◆ Data provided:
-*-
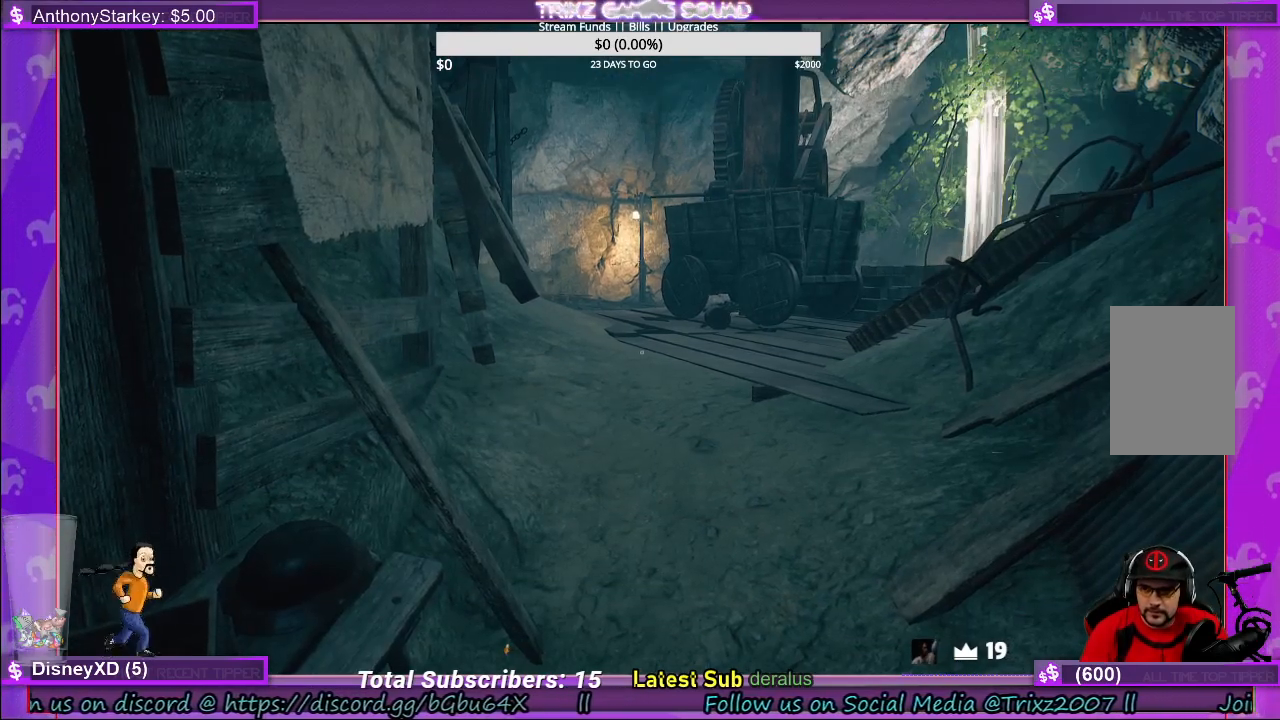
{"keys": [], "mouse": [], "events": [[366, "mouse_left", "down"], [433, "mouse_left", "up"]]}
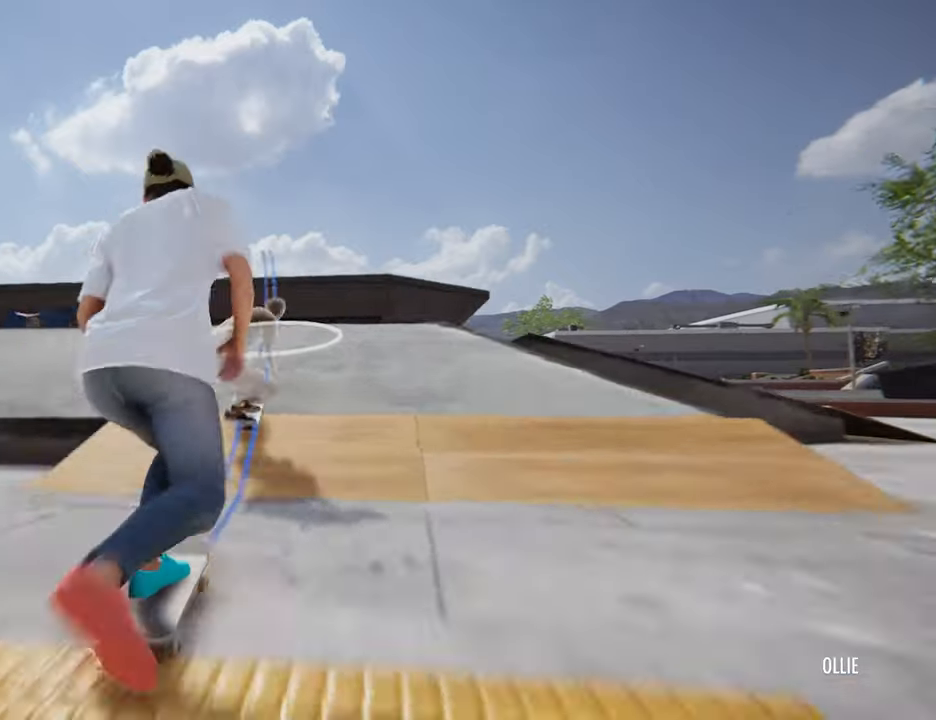
Gameplay with a controller (PlayStation layout); each line is a JSON object with the inputs held at the frame after it (dt_ms = milliseconds from this image to that frame). "events" lists button and stick changes between this image and that frame as [ms after this image, input, new state], when the widget could be followed in between. Not read: HOME L3 R3 TOUCHPAD.
{"dt_ms": 520, "buttons": [], "left_stick": "down", "right_stick": "down"}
-*-
Return the lines above, starting at the one that contains "Gameplay with a" and running through the last, exactly as they appear, with no extra lines.

Gameplay with a controller (PlayStation layout); each line is a JSON object with the inputs held at the frame after it (dt_ms = milliseconds from this image to that frame). "events" lists button and stick changes between this image and that frame as [ms after this image, input, new state], when the widget could be followed in between. Not read: HOME L3 R3 TOUCHPAD.
{"dt_ms": 520, "buttons": [], "left_stick": "down", "right_stick": "down"}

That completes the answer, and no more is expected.